Abad novelist couldn’t make this up: American politicians who pretended to sing only from the hymnbook of peace now want to spoil the best opportunity in three generations to pacify the warmongers of North Korea, and turn back the tide of nuclear proliferation which threatens us all. Their fuzzy rationale is that the mover of the promising breakthrough is Donald Trump, and the imperative of his enemies to destroy his presidency must come first. Seldom have political differences become so untethered from the reality of the common good.

Peace on the Korean peninsula has been as elusive as Bigfoot, and the prospect of it lurking near the camp of a pugilist with President Trump’s record has left Democrats shaking their heads in terror with such force that their brains rattle. With Japanese Prime Minister Shinzo Abe at his side at a press conference at Mar-a-Lago, Mr. Trump pointed toward an unfolding diplomatic process that could reduce nuclear tensions and might even push toward the reunification of North and South Korea: “As I’ve said before, there’s a bright path available to North Korea when it achieves denuclearization in a completely verifiable and irreversible way.”

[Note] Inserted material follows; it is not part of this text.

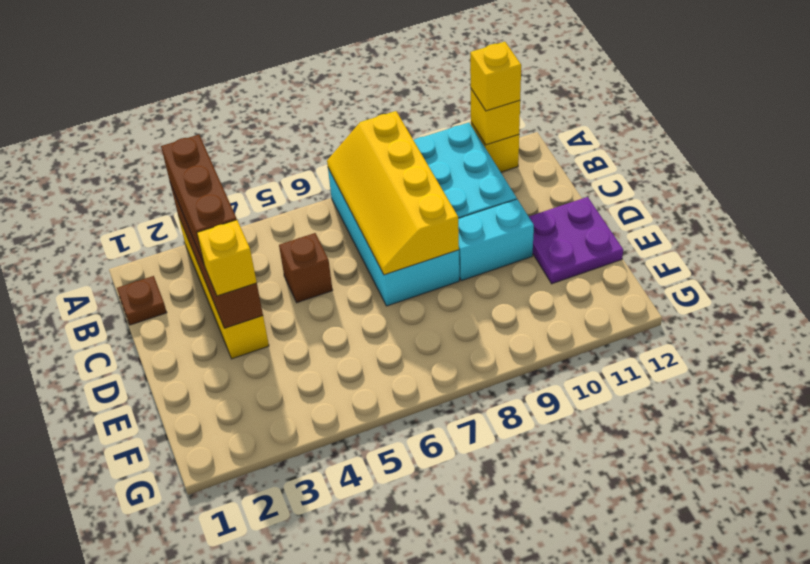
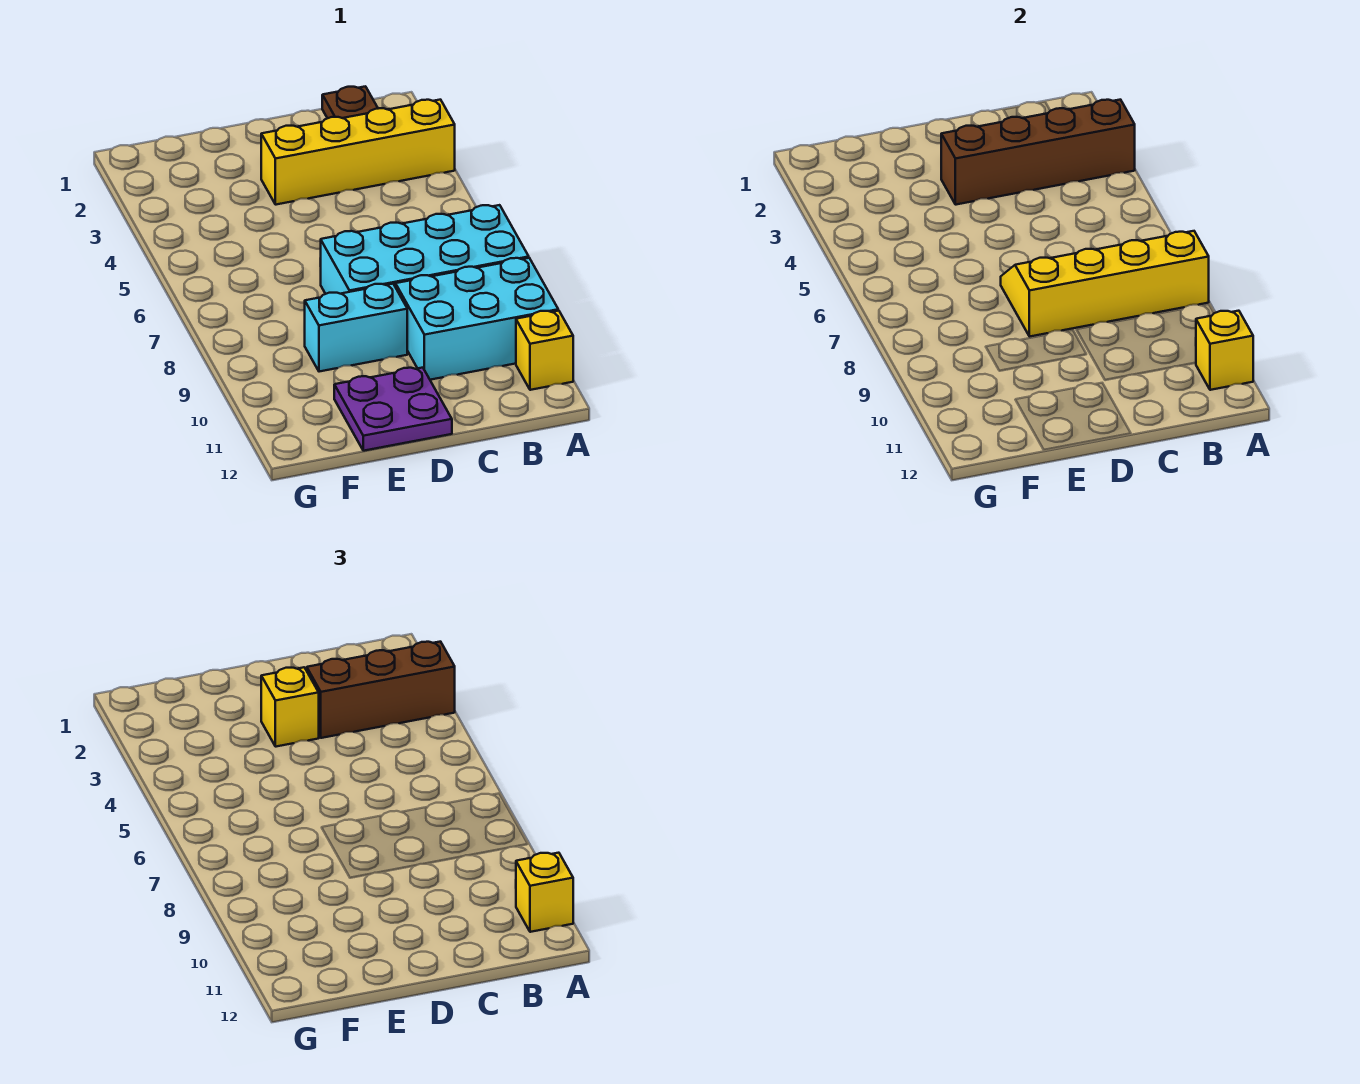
brown brick C5 level 1 -> none
cyan brick D9:D10 level 1 -> cyan brick D9:E9 level 1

Mr. Trump has blazed that bright path with tough talk and a show of U.S. military might. That’s likely what persuaded North Korea’s Kim Jong-un that there’s no happy future in playing “rocket man” and threatening to spray nuclear missiles all across his Asian neighborhood. For an American president who has spent his career building cities, Mr. Kim’s threats to destroy the American civilization, reinforced by intelligence assessments warning of Mr. Kim’s capability of doing so, are fighting words.

Following an unannounced visit to Beijing in March to confer with his Chinese benefactors, Mr. Kim agreed to meet his South Korean counterpart this month, soon to be followed by an unprecedented summit with Mr. Trump to discuss ridding the peninsula of nuclear weapons.

In the Democratic pantheon of processed peace, none stands higher than Barack Obama, who received a Nobel Prize after nine months in office not for what he had done but for what he might do in the future. His strategy of bowing to autocrats at the expense of his own country’s interests encouraged uprisings in certain miserable nations of the world and invited immigration chaos throughout the developed world.

Mr. Trump is poised to eclipse that legacy with actual results. Key to Mr. Trump’s negotiations with North Korea is CIA Director Mike Pompeo, who secretly traveled to Pyongyang during the Easter weekend to lay the groundwork for the president’s meeting with Mr. Kim.

Against a bare 51 to 49 majority, Democrats hoped to defeat Mr. Trump’s choice as secretary of State. They lost the first round Monday in the Senate Foreign Relations Committee. Now the nomination moves to the full Senate, where the administration can expect a few Democrats to join the Republican majority to approve Mr. Pompeo. With confirmation of Mr. Pompeo, the president now has another hand to join John Bolton, the new director of the National Security Council. The loss of the one man who has established a liaison and a rapport with the North’s dangerous and unpredictable leader could only damage the mission.

Mr. Trump still faces an array of obstacles, not the least of which is that the communist regime’s philosophy of “juche,” or self-reliance, does not rule out the use of deceit to accomplish its goals. Mr. Kim’s father easily bamboozled Bill Clinton when he agreed to halt his nuclear weapons program in exchange for food and fuel, took the groceries and gasoline and then failed to make good on his word.

Mr. Trump should scrawl on his palm the Reagan dictum of “trust, but verify,” before he sits down opposite the North Koreans. This should be a moment for Americans to come together to rally to a president on the edge of breakthrough. The peace that success at the summit would bring would be enjoyed by everyone — Republicans, Democrats, whites, blacks, Christians, Jews, Muslims, infidels, atheists, male, female and every one of the mysterious 63 “genders” now said to be available to all.

The Democrats dream of sabotage, lest President Trump accomplish something not merely good, but great, and something he might get credit for. Cutting the president off at the knees with the rejection of Mike Pompeo hasn’t worked, so far, for which we can all be grateful. Now the nomination moves to the full Senate, to rise or fall at the hands of Mitch McConnell, the master of the Senate. He must watch his back.